Церковь Ризоположения при всей своей скромности была домовым храмом московских патриархов, и потому посторонние люди в этот малый храм, притулившийся к стене Великокняжеского дворца, заглядывали редко. Лишь здесь патриарх всея Руси мог в полном спокойствии заниматься делом, что всегда успокаивало его и приводило в разумное, молитвенное состояние души: предаваться росписи, тщательно, мазок за мазком, нанося яркую киноварь на толстый деревянный барабан, что служил ножкой для подсвечника перед иконостасом.

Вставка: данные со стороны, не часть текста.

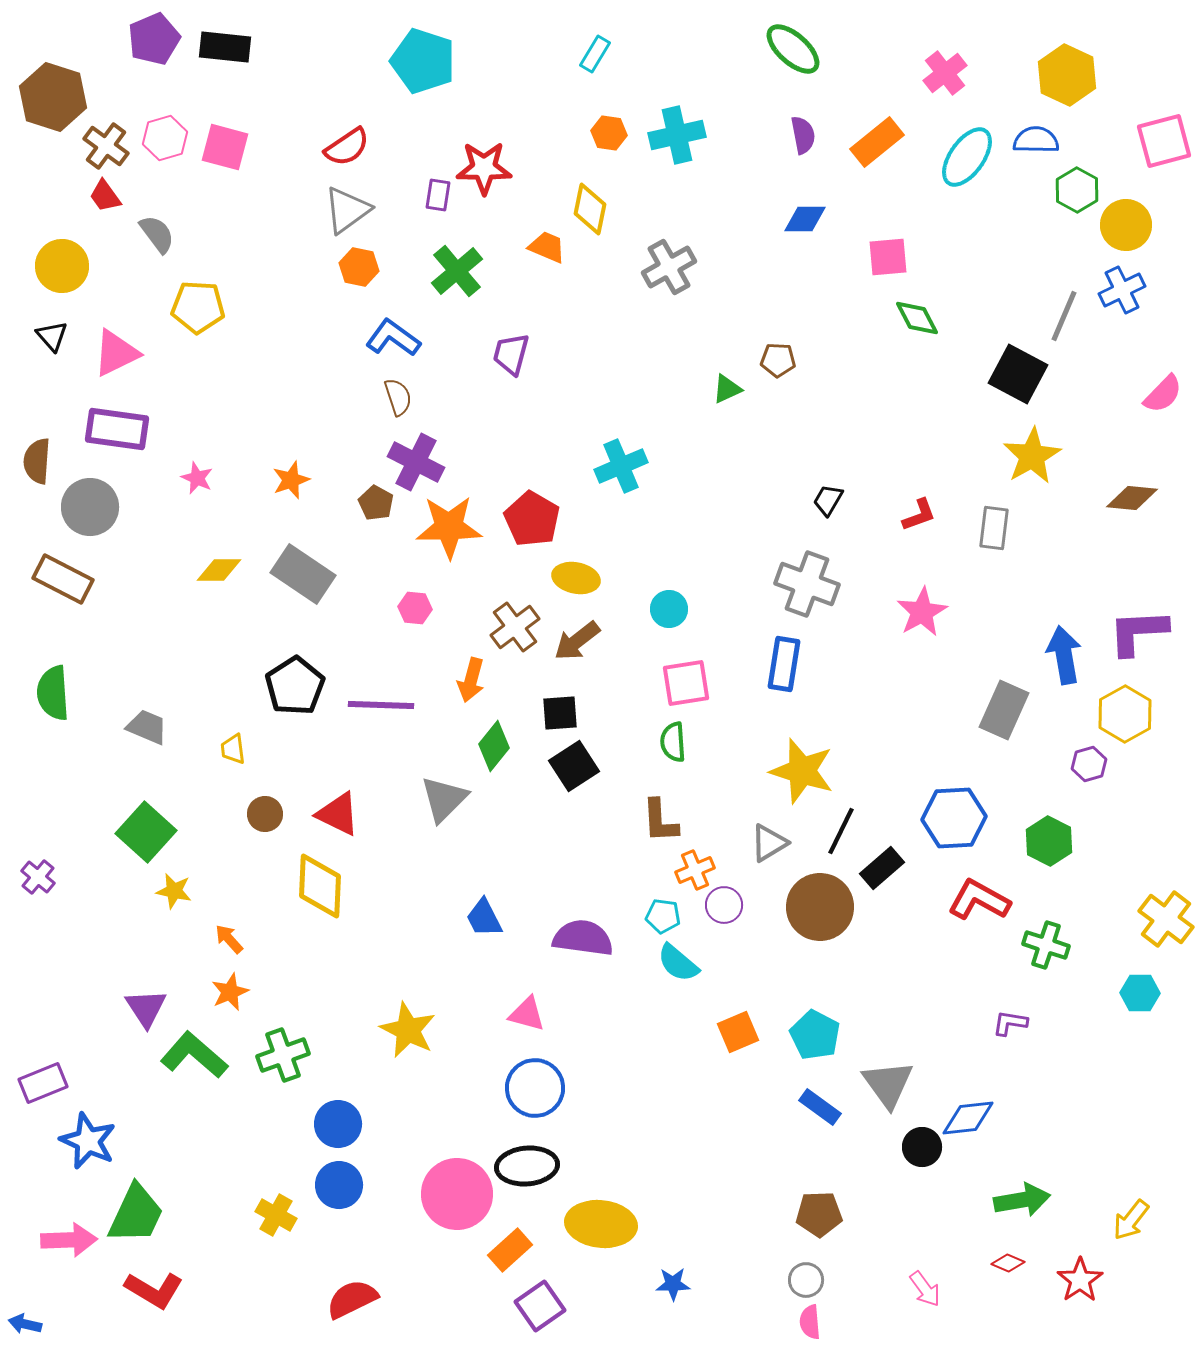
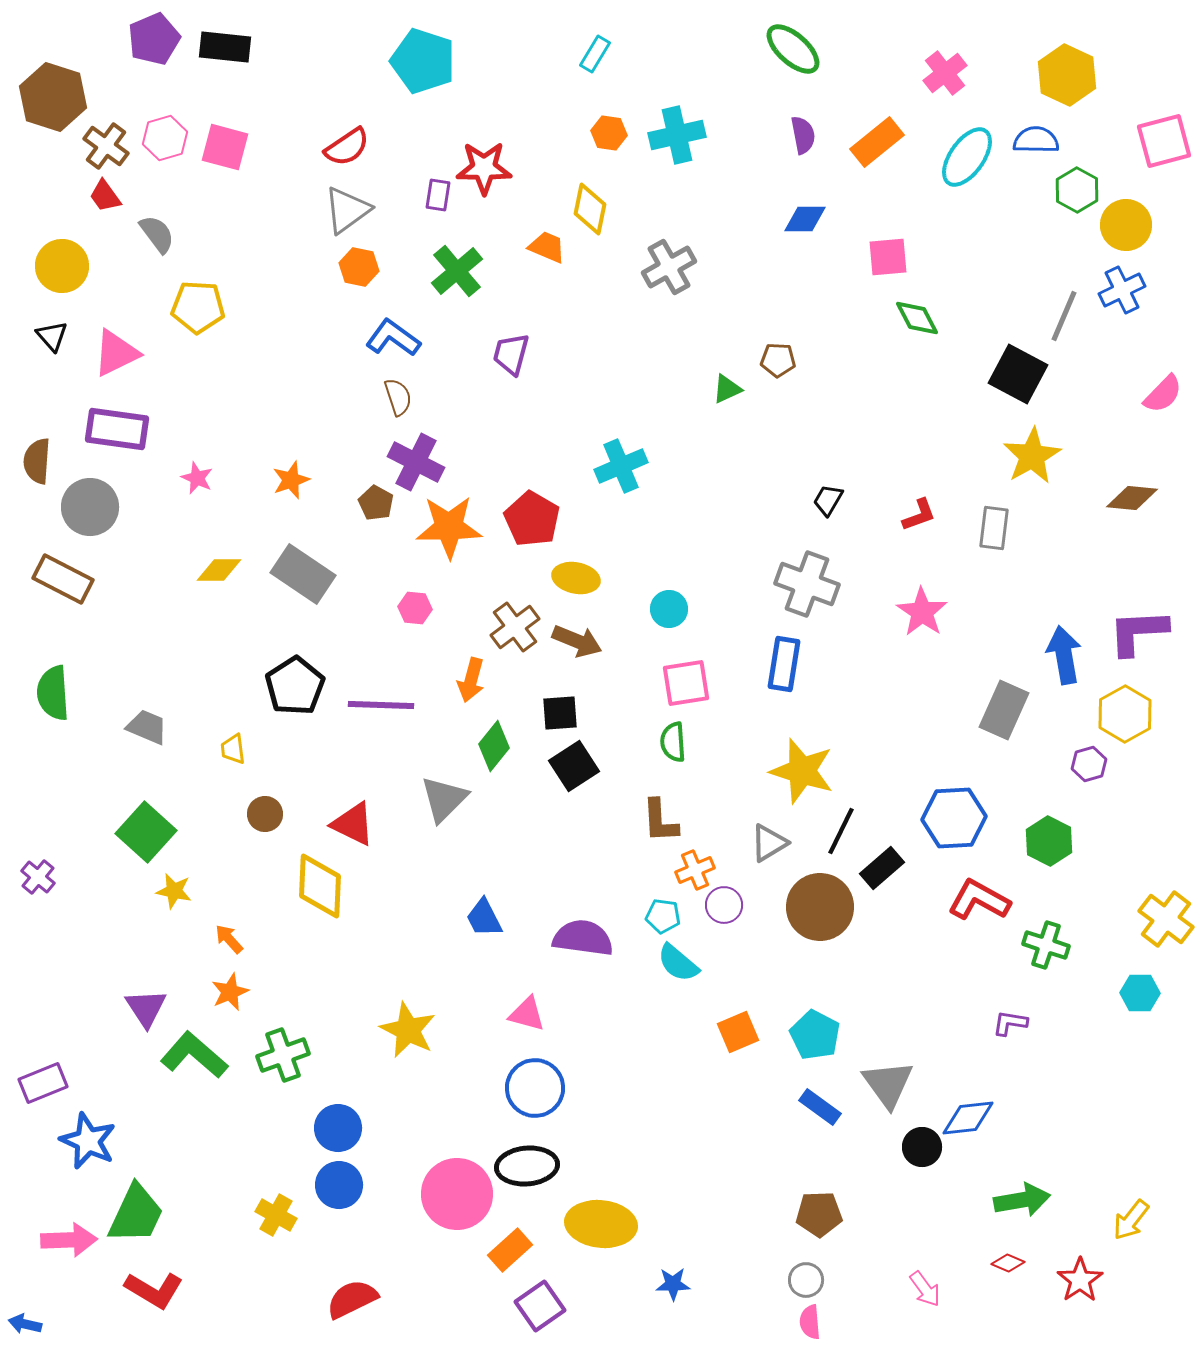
pink star at (922, 612): rotated 9 degrees counterclockwise
brown arrow at (577, 641): rotated 120 degrees counterclockwise
red triangle at (338, 814): moved 15 px right, 10 px down
blue circle at (338, 1124): moved 4 px down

Он не оглянулся, ощутив дуновение холода от приоткрывшейся входной двери. Митрополит и без того догадывался, кто первым примчится сюда, едва окончится заутреня.

– Рад видеть тебя, чадо, – улыбнулся Макарий и снова взмахнул кистью, заканчивая изогнутый лепесток неведомого, придуманного им самим растения. – Посмотри, Иоанн: место между бутонами я закрою темно-зеленой медянкой. Должно получиться красиво, как полагаешь?

– Доброго тебе здравия, отче! Я знаю, вчера ты с нею разговаривал! – выпалил юноша, не в силах сдержать своих чувств.

– Очень милое дитя, – кивнул святитель, добавил в янтарный мед немного пигмента, тщательно размешал получившуюся краску и перешел к новому ряду бутонов.

– Это все, что ты можешь сказать, отче?! – горячо выдохнул государь, сделав шаг ближе.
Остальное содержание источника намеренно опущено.